:: PROVIDED ENTRIES

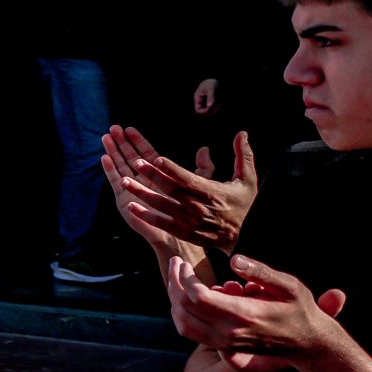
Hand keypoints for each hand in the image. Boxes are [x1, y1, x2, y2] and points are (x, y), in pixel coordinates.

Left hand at [102, 126, 256, 254]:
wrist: (245, 238)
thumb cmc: (245, 205)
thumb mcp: (248, 180)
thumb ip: (242, 156)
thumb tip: (241, 133)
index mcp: (212, 192)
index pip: (188, 179)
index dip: (172, 169)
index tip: (157, 158)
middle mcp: (198, 207)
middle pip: (170, 190)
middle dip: (152, 176)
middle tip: (135, 162)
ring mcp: (189, 221)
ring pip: (161, 206)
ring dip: (141, 194)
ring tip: (123, 182)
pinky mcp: (184, 232)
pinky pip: (161, 223)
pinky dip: (146, 216)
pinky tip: (131, 206)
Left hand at [164, 254, 347, 367]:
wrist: (308, 344)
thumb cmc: (300, 310)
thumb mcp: (290, 286)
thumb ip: (261, 273)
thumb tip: (234, 260)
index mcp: (243, 314)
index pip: (197, 297)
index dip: (185, 278)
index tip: (186, 262)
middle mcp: (229, 332)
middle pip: (184, 308)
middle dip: (174, 282)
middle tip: (176, 263)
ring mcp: (224, 342)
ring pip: (182, 323)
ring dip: (173, 299)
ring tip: (177, 277)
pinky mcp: (222, 346)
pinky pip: (190, 332)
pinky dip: (181, 313)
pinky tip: (185, 296)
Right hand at [195, 77, 220, 116]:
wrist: (216, 80)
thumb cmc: (212, 82)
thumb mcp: (211, 88)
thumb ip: (211, 96)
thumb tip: (209, 106)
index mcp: (197, 98)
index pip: (198, 110)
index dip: (204, 111)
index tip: (211, 107)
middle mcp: (201, 102)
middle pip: (205, 112)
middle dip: (212, 110)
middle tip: (218, 104)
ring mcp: (206, 103)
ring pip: (211, 112)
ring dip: (216, 109)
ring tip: (220, 101)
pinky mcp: (212, 103)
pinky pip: (215, 109)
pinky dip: (218, 107)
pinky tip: (221, 102)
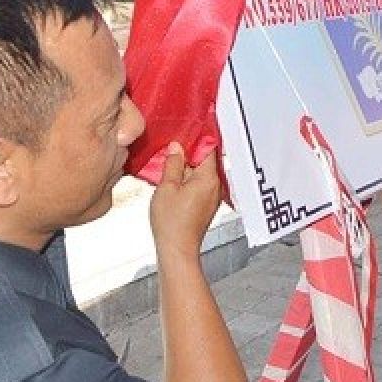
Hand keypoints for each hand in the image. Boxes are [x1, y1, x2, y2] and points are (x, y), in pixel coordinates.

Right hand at [150, 143, 221, 258]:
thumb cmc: (172, 222)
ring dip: (187, 168)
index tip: (186, 131)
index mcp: (208, 178)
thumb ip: (172, 164)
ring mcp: (212, 196)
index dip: (196, 138)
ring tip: (170, 165)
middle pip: (205, 161)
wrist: (177, 249)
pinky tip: (174, 182)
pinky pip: (200, 185)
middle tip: (172, 148)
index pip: (208, 149)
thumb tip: (176, 148)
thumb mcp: (166, 187)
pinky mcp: (206, 205)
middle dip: (189, 154)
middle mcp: (215, 186)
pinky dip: (188, 180)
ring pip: (201, 173)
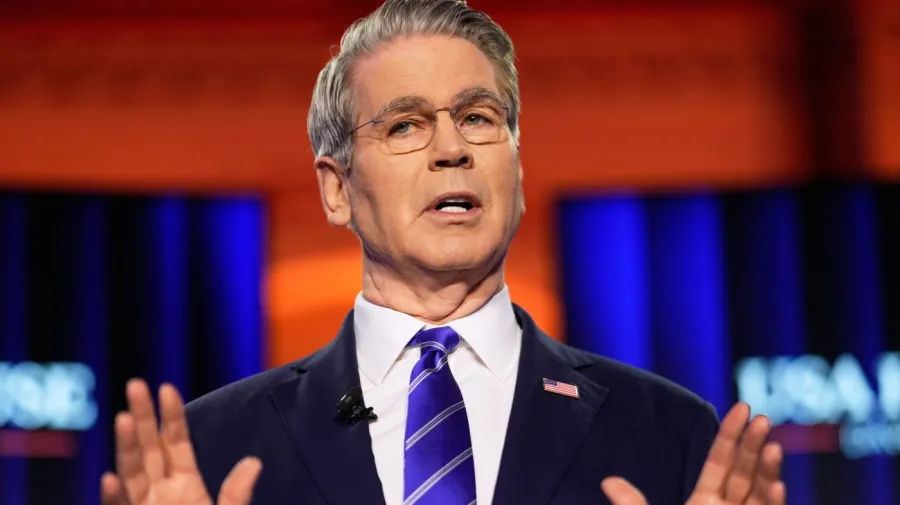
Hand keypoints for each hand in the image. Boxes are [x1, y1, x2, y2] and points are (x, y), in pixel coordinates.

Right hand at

::::

[GOAL OF THE EXERCISE] Nothing but the lines from the one holding "pinky pip: (200, 185)" through the final line of the records above belongs in the answer, each retyped exactly; omit the pictures.

[SOLUTION TO THIS PROBLEM]
pinky pip: (200, 185)
middle tip: (172, 148)
index pip: (208, 149)
thumb tip: (176, 148)
thumb mcp: (166, 187)
pinky mcp: (206, 205)
middle dip: (189, 154)
middle mcp: (215, 186)
pinky dip: (188, 180)
ring pip: (201, 173)
Hand keypoints for each hand in the image. Boxes are [x1, y1, x2, y2] and points are (x, y), in pixel coordinates.

Right hand at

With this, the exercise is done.